――ピンポーン

ある日の夕方、そろそろ夕飯の支度をしようかと考えていたころ。
玄関を開けるとまた、笑顔の安室さんが立っていた。

「如月さんこんばんは! 肉じゃがのおすそ分けです」


「えぇっ…」
ありすが驚いて安室さんの手元を見ると、そこそこ大きな両手鍋。

「この前、肉じゃががカレーになったと聞いたので」
鍋いっぱいの肉じゃがと満面の笑みを浮かべる安室さんを見比べて考える事数十秒。

「安室さんの今日の晩御飯ってなんですか?」
「勿論、肉じゃがです」
「…それだけ?」
「これだけです」

「…晩御飯は焼き魚にしようかと思ってるんですけど、食べます?」



******



「準備するんで、座ってちょっと待っててください」
「はい。すみません、なんかまたお邪魔しちゃって」

数時間前、スーパーで鮭1切れと鮭3切れのパックを見比べていた時のことを思い出し、多いほうにしていて良かったと内心安堵する。
ただ、相変わらずの人懐っこさはこの人のキャラなのだろうか。

「成り行きとはいえ、ありすさんの手料理が食べれるなんて、僕はむしろラッキーです」
「あはは、ただ焼くだけですけどね…」

ありすは苦笑いを浮かべつつ、どこか確信のようなものを深めていた。前回から薄々気づいていたけど、あのケーキの数といい、肉じゃがの量といい、この人絶対わざとやってる…!


「鮭にごはんにお味噌汁とおひたしですか」
「安室さんの肉じゃがもありますよ」
「こんなに豪華な食事は久しぶりです。一人暮らしだとどうしても、手抜きでメイン1品だけになりますから」
安室さんに謀られたとはいえ、こんなにあからさまに喜ばれるとなんだか悪い気もせず、ありすのいただきましょうか、を合図に夕食がはじまった。

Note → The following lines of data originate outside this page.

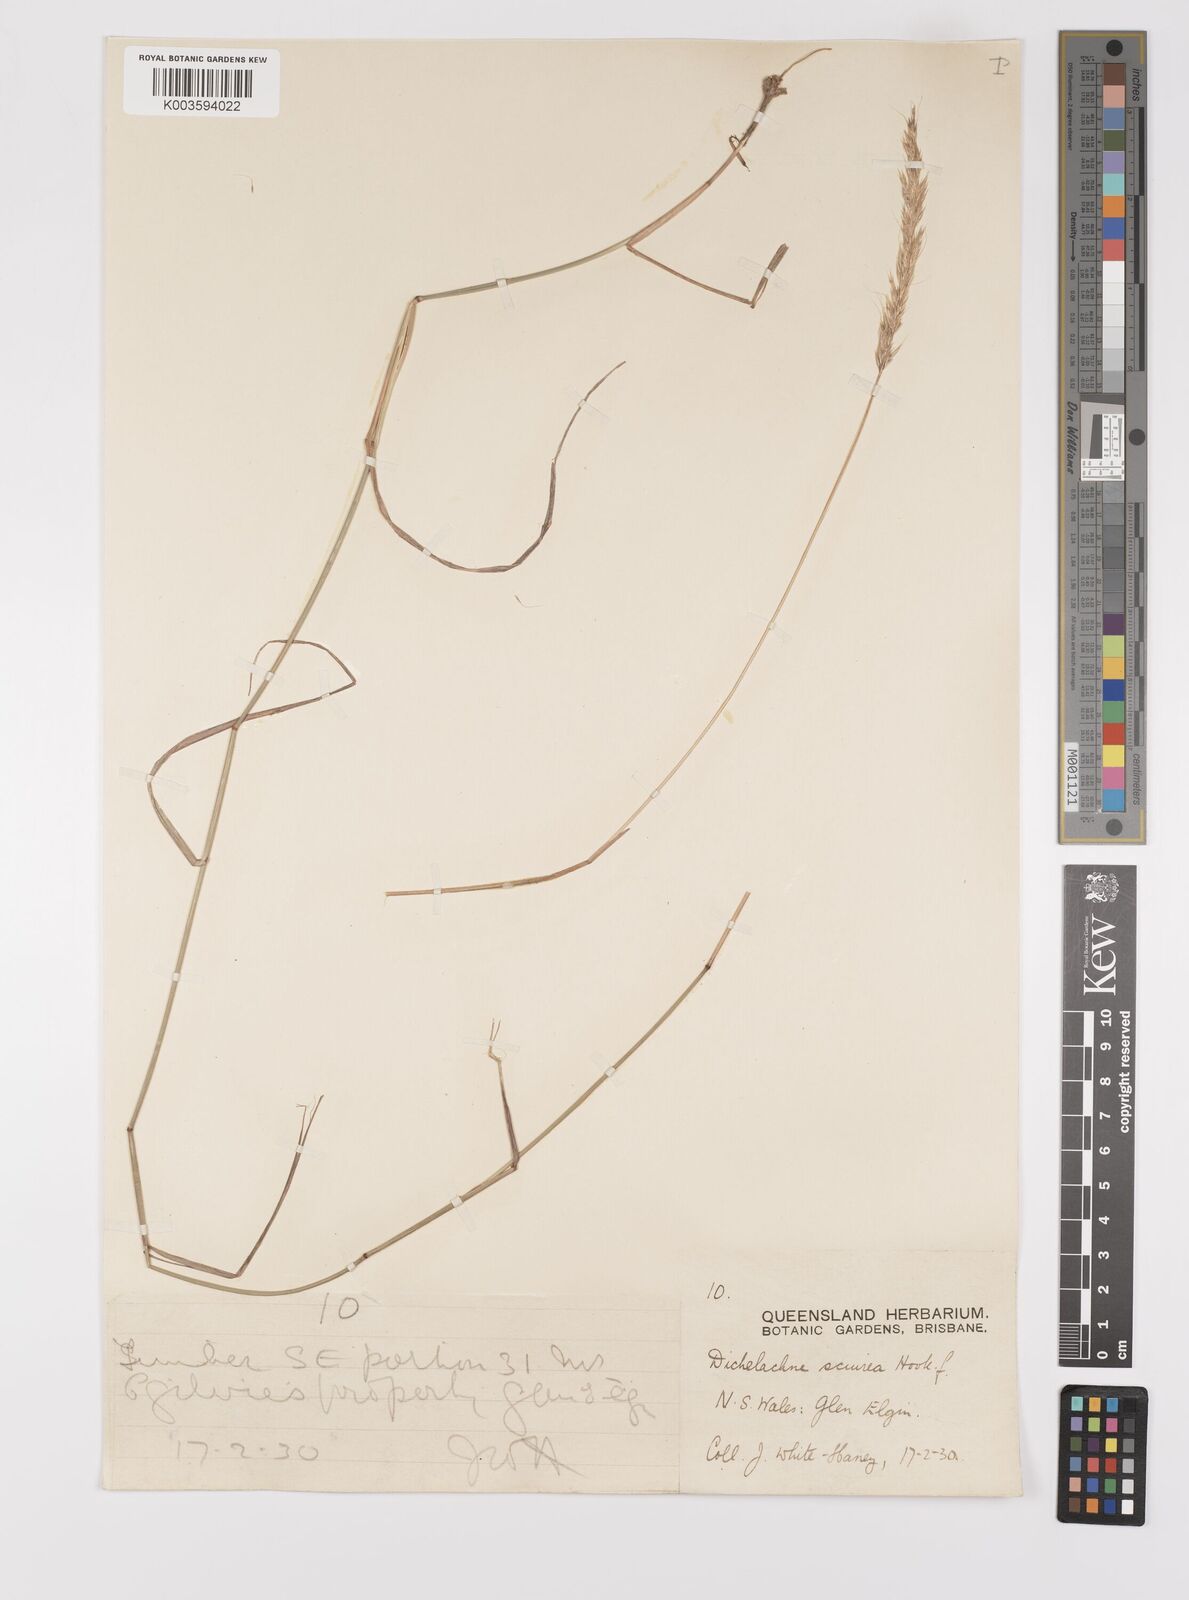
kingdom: Plantae
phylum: Tracheophyta
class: Liliopsida
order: Poales
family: Poaceae
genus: Dichelachne
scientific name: Dichelachne micrantha
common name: Plumegrass
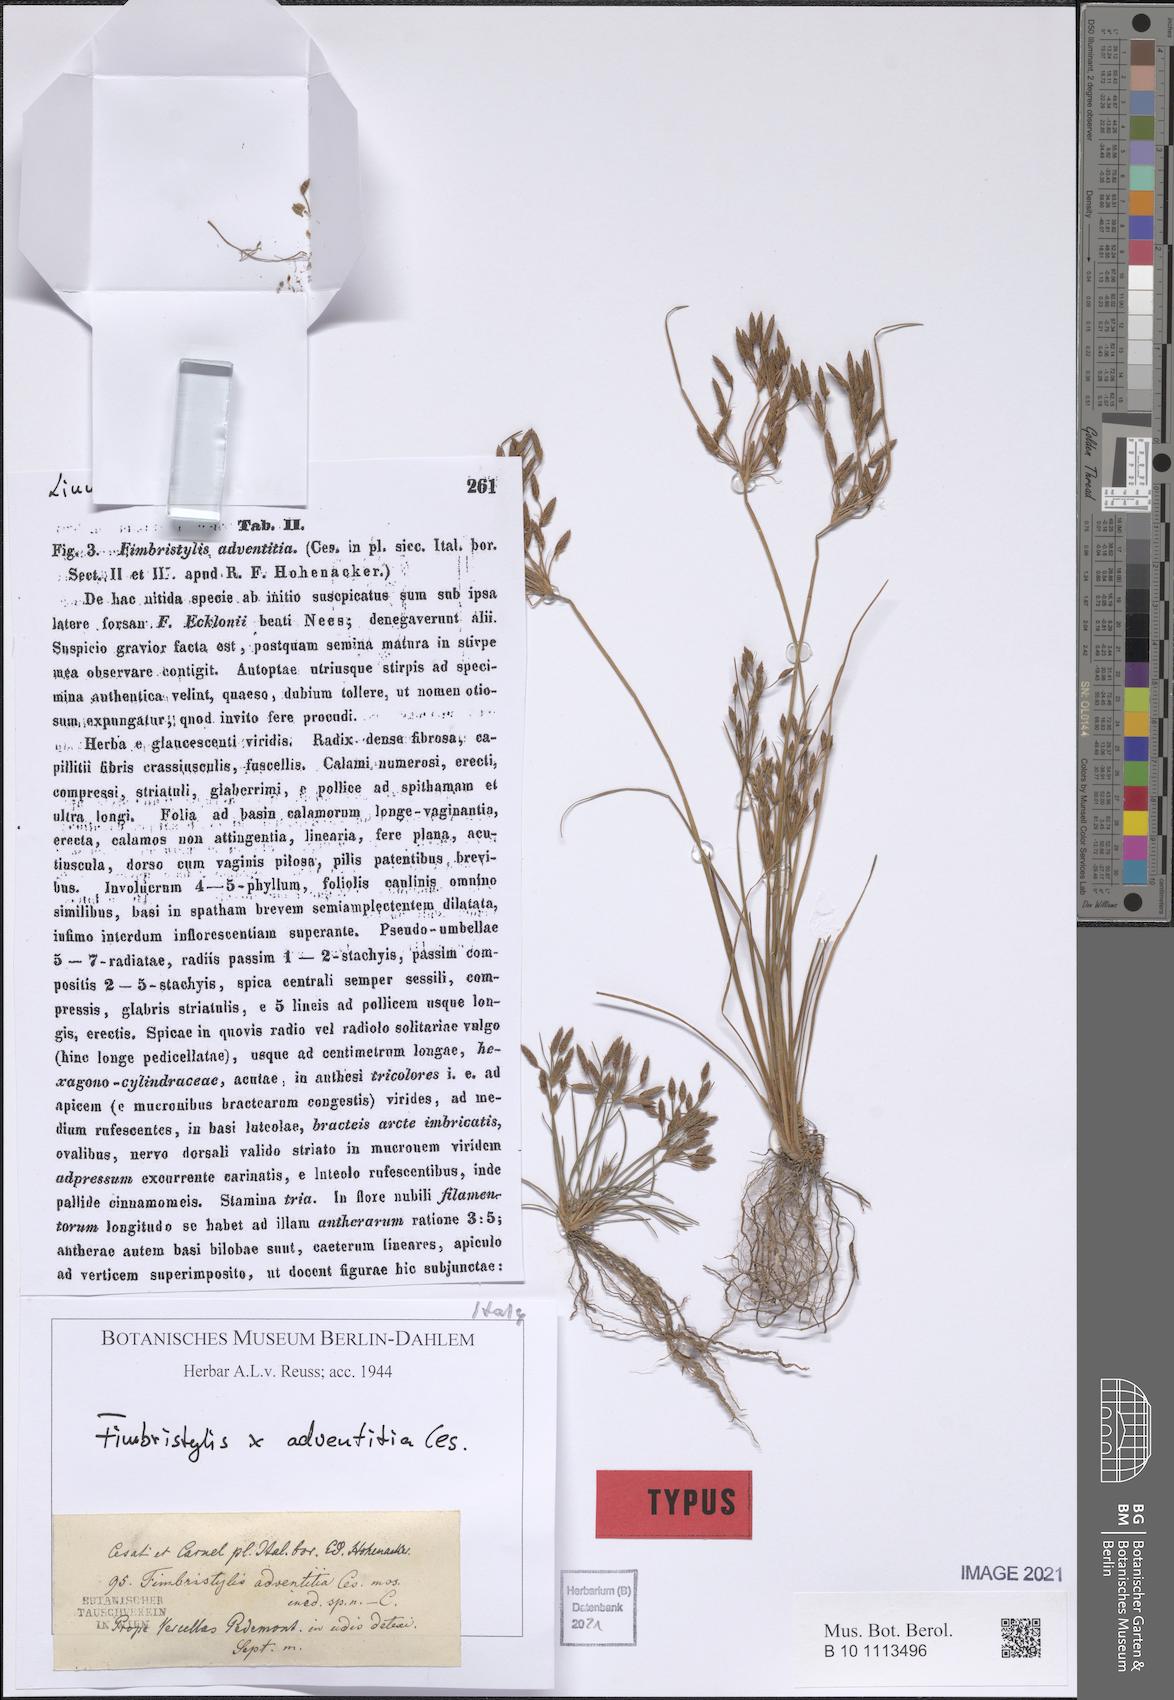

鮭と味噌汁、そして作り置きのおひたしをひとくちずつ確認する。ひとまず味は問題なさそうだ。
目の前の安室さんも、美味しいを連呼しながらニコニコと食べてくれているのを見て、ありすは内心ほっとする。

ほっとしたら、ちらちらと視界に入ってくる、肉じゃが。
ありすは覚悟を決めると、じゃがいもをひとつ口に放り込んだ。
「あ、美味しい…」
気が付けば安室さんがこちらをじっと見つめていて、ほんとですか?よかった!そう言って笑った。

「私、実は肉じゃが苦手だったんです」
「ええっ、」
「わがまま言って姉を怒らせちゃったときの夕食が肉じゃがだったから、それからなんか気が進まなくなっちゃって。でも、こんなに美味しいんだったら、もっと早くに食べていればよかった」



そう、あの日。姉に泣いて追い縋ったあの日の夜。
姉の肉じゃがを泣きながら食べ、帰りを待っていた私の元へ来たのは、警察。そして…


「初めまして。FBIよ、あなたを保護しに来たわ」


******



ありすにお礼を告げて自室に戻った安室は、テーブルに無造作に置かれていた封筒を手に取る。
お裾分けを理由に彼女の家にあがりこんだのは、お姉さんのことについて訊いてみたいという、ほんの好奇心だったが、肉じゃがを食べて悲しそうに笑う彼女に安室はこれ以上何も訊くことができなかった。

「また、次があるさ…」
そうつぶやきながら封を切り、中の写真を確認した瞬間、安室は思わず息を飲む。
「俺の記憶以上に、そっくりだ…」

20年前、当時小学生の安室の隣で微笑む女性は、何もかもが如月ありすにそっくりだった。